#### Supplied records
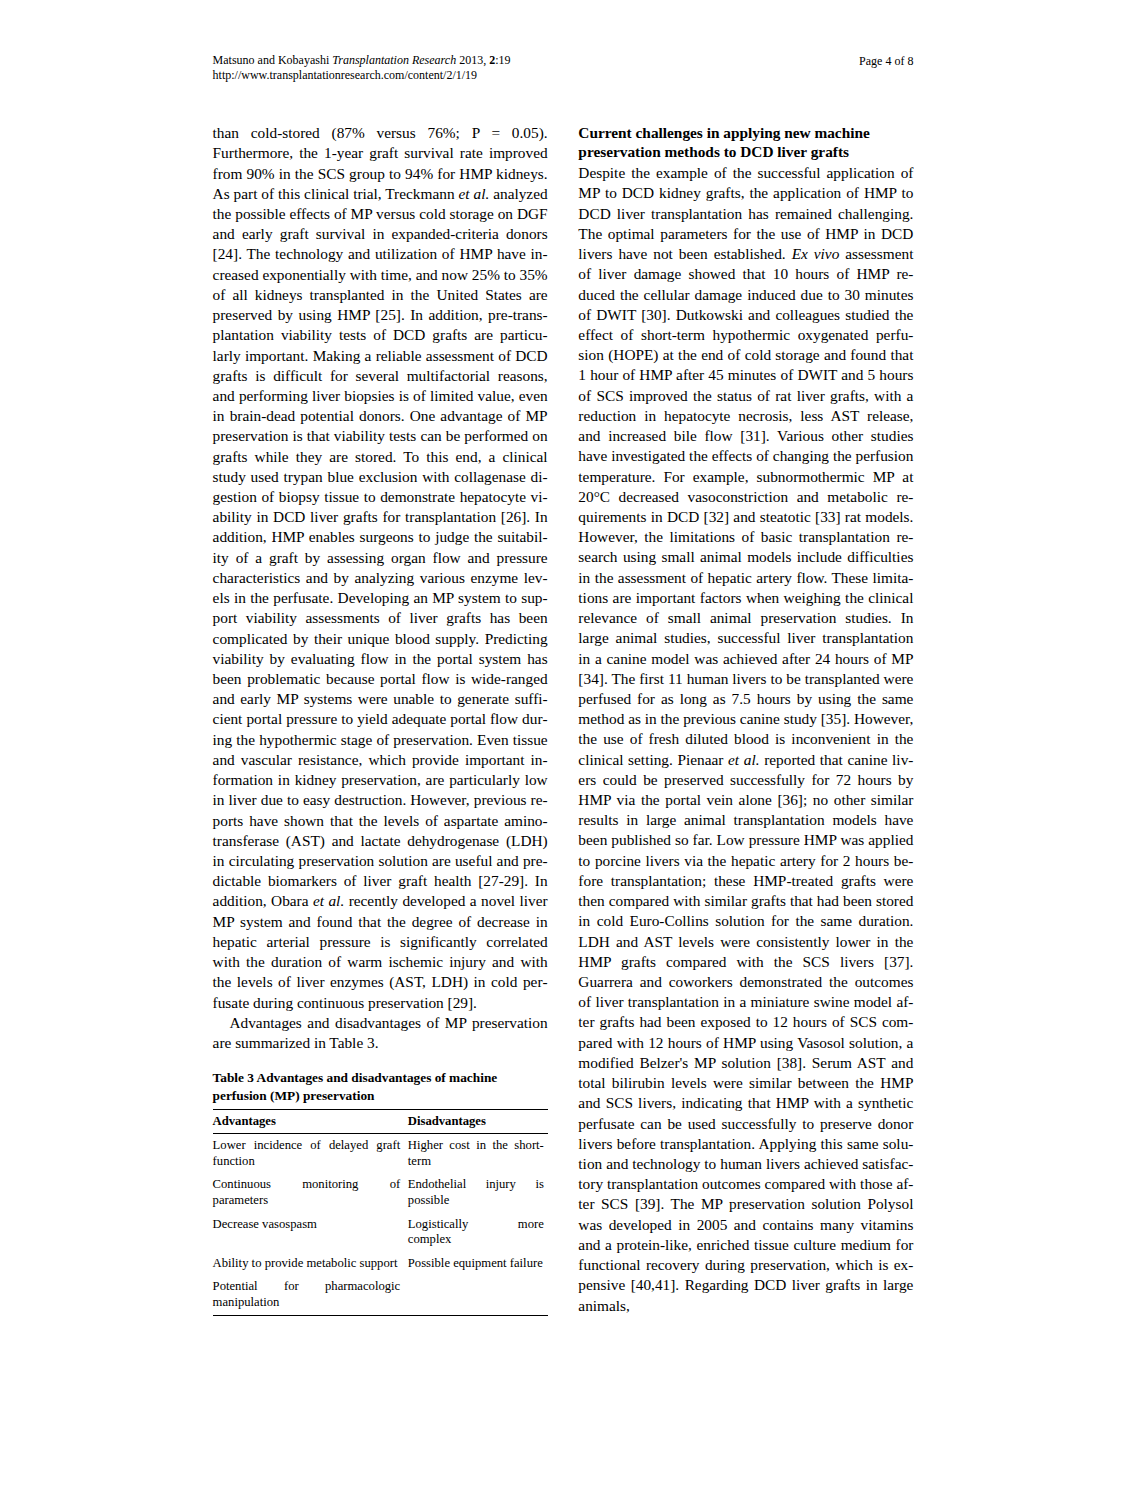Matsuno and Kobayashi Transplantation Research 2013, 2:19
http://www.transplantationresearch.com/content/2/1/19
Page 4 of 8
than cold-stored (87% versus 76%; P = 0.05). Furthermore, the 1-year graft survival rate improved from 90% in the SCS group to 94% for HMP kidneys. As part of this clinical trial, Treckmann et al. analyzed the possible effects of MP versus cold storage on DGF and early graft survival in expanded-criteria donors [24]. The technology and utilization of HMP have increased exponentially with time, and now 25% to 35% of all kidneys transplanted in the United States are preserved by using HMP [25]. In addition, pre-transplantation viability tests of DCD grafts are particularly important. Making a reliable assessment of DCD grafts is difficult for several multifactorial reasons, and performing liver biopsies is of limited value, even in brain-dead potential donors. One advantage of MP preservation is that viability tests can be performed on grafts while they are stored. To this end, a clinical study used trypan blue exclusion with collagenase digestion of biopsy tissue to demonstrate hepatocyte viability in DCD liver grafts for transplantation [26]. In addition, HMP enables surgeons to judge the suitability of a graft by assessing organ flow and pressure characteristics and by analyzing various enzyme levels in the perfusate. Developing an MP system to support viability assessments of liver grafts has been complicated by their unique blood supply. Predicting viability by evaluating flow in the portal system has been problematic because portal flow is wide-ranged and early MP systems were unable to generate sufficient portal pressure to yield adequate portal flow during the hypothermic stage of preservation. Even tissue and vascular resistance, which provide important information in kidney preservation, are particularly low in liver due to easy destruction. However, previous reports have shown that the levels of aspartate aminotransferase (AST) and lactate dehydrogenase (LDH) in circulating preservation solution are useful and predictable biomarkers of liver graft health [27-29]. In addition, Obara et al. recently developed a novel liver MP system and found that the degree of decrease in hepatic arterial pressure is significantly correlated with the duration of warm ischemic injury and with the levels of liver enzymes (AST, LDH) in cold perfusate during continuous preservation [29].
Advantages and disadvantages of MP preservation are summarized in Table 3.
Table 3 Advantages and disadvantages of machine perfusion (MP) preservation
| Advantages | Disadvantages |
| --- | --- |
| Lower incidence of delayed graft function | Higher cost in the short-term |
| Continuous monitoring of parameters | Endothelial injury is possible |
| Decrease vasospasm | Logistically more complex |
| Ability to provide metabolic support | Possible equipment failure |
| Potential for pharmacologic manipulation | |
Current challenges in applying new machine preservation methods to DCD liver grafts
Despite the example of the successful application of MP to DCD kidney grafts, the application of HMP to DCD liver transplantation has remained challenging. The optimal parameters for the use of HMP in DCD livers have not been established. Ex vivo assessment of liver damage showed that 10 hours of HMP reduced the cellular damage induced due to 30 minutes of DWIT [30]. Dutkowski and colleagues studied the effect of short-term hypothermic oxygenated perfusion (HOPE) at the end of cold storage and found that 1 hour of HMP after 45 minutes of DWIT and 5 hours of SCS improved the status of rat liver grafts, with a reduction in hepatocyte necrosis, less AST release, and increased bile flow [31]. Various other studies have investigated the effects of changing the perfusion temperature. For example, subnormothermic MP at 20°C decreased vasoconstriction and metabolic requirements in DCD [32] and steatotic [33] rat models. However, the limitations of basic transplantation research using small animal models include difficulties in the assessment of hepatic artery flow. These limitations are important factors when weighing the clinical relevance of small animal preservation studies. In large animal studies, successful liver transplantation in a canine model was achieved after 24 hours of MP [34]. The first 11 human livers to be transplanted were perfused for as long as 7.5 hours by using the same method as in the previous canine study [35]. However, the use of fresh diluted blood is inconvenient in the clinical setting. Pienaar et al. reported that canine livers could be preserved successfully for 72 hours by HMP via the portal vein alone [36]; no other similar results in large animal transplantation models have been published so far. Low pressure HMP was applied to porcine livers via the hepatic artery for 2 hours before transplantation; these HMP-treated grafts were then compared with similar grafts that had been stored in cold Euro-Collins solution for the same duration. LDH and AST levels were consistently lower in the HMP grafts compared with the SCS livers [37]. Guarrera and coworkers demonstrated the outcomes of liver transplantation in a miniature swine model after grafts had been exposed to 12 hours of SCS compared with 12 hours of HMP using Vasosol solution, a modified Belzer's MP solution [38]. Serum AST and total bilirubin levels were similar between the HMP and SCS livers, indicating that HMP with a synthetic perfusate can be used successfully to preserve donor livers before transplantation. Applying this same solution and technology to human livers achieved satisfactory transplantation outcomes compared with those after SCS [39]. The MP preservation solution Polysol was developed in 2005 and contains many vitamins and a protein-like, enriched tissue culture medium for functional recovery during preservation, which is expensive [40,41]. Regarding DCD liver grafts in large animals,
########
#### Supplied records
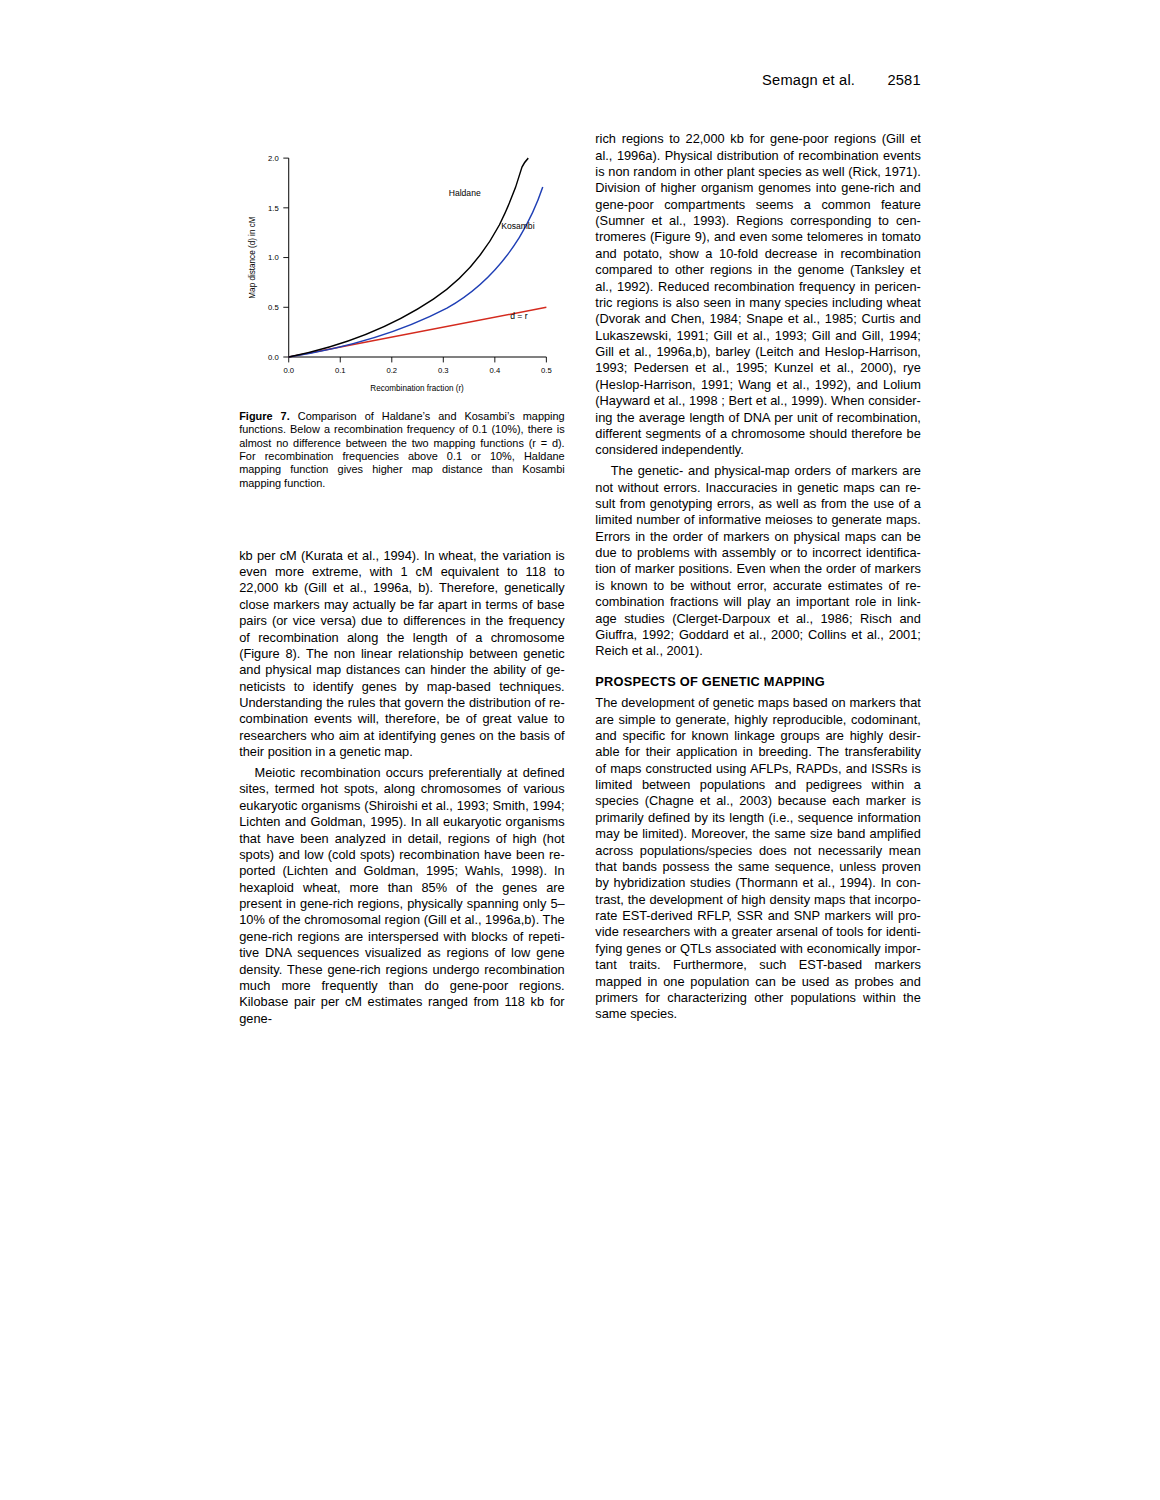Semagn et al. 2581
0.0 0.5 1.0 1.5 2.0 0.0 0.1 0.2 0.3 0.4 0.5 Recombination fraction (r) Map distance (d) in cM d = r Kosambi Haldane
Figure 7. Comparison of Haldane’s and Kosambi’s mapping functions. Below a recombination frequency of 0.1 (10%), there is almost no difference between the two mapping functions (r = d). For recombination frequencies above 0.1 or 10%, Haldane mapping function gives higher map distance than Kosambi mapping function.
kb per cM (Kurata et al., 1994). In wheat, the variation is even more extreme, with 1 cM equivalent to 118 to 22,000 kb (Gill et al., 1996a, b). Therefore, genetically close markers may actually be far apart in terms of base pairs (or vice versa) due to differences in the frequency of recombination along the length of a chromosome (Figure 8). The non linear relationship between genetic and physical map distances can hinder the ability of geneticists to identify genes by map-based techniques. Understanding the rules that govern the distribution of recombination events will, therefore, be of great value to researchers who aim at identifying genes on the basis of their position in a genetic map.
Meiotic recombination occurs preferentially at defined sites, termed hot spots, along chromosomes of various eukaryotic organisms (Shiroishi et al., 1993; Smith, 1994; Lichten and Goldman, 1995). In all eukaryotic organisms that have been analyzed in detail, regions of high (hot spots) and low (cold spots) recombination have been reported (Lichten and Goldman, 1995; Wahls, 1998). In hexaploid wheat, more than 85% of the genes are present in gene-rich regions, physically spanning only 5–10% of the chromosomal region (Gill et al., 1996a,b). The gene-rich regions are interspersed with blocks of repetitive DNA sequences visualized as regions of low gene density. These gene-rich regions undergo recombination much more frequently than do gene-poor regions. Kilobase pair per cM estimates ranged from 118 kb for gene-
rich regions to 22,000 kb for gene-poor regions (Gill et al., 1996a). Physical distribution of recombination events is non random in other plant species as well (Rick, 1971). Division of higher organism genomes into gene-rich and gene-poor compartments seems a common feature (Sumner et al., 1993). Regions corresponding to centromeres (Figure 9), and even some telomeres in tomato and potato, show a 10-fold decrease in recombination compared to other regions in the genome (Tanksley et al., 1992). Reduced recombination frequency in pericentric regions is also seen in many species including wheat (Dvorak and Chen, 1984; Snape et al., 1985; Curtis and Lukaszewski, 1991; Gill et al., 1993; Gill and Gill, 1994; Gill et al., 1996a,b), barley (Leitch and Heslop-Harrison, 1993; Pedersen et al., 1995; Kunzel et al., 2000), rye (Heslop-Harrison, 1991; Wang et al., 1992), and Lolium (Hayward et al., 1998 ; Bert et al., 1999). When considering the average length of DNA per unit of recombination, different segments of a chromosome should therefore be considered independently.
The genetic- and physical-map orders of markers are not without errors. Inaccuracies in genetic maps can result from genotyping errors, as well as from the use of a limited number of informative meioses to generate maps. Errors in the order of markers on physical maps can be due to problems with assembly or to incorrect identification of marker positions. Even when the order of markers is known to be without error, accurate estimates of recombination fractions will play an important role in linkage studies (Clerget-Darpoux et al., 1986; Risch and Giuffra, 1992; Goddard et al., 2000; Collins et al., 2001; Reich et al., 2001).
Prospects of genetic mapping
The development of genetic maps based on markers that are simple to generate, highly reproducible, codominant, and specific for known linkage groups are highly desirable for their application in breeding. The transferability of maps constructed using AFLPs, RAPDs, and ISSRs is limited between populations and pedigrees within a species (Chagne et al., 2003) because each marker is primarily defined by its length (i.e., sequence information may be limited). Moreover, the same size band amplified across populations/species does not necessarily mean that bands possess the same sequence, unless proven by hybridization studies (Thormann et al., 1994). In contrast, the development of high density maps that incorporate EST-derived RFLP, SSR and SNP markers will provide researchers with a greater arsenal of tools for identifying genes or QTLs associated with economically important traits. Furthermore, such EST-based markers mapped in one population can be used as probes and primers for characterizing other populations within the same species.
########
#### Supplied records
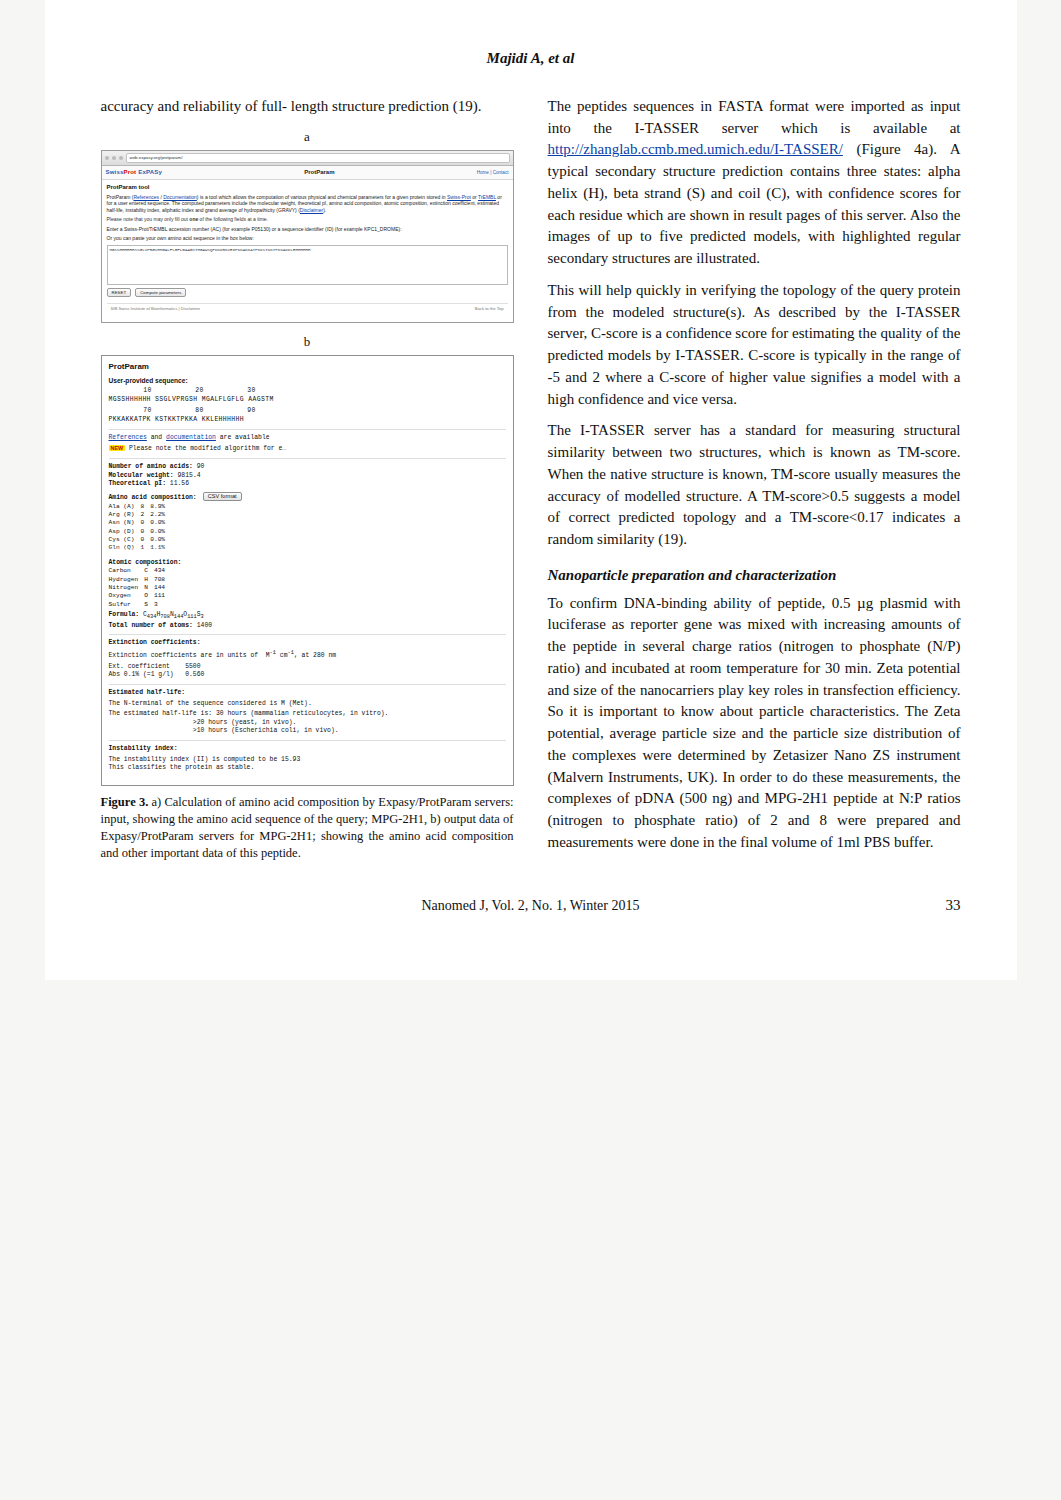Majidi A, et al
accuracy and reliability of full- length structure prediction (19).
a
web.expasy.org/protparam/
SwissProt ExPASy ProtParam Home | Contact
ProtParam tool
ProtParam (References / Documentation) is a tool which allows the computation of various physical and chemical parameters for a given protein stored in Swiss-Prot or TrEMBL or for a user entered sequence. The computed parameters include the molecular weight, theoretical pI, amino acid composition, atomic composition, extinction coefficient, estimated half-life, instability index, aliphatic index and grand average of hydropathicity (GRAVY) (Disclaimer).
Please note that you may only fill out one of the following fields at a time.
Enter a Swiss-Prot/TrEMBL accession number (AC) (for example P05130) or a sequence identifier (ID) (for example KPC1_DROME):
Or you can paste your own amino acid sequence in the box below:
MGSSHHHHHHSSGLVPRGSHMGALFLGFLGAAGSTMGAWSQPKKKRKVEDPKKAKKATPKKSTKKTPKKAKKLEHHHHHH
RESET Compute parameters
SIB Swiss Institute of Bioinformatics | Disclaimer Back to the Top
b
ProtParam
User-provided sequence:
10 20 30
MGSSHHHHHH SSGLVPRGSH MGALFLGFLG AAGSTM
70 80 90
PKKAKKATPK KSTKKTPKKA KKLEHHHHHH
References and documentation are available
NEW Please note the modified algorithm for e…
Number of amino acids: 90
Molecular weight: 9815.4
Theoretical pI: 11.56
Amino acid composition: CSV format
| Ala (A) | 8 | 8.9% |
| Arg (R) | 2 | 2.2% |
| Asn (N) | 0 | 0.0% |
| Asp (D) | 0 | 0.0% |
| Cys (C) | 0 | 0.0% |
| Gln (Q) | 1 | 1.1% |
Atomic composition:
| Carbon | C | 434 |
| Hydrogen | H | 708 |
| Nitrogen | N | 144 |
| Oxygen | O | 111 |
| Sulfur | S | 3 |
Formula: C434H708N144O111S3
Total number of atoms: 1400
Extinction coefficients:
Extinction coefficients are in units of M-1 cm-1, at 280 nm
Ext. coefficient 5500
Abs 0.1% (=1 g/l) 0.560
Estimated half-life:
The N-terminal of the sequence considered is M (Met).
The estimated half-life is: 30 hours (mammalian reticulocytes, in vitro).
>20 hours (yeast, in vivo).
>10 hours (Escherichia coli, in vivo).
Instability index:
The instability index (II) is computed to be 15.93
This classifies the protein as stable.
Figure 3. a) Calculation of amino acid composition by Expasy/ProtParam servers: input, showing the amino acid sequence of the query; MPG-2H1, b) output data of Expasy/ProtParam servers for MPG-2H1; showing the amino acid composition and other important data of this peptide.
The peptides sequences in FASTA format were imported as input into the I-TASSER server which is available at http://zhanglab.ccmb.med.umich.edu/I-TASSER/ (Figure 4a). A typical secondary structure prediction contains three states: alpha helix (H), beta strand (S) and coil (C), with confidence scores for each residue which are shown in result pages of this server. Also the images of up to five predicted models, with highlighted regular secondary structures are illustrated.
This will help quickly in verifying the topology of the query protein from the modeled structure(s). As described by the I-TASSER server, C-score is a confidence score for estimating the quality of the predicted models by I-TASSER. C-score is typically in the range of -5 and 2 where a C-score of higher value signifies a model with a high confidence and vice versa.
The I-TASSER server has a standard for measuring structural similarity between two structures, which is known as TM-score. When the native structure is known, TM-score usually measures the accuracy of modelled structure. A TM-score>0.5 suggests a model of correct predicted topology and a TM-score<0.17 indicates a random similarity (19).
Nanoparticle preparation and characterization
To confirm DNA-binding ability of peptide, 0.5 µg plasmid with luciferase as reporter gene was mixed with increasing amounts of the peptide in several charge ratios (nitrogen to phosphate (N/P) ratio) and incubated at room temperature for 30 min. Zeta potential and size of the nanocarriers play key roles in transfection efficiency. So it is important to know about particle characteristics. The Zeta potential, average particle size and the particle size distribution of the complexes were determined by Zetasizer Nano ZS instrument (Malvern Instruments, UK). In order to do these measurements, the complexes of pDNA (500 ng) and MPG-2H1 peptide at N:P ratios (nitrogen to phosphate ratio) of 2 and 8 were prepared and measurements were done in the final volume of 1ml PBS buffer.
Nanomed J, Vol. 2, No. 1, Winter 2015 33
########
# [Try it]
Show every line above in which the word "Please" appears.

# [Answer below]
Please note that you may only fill out one of the following fields at a time.
NEW Please note the modified algorithm for e…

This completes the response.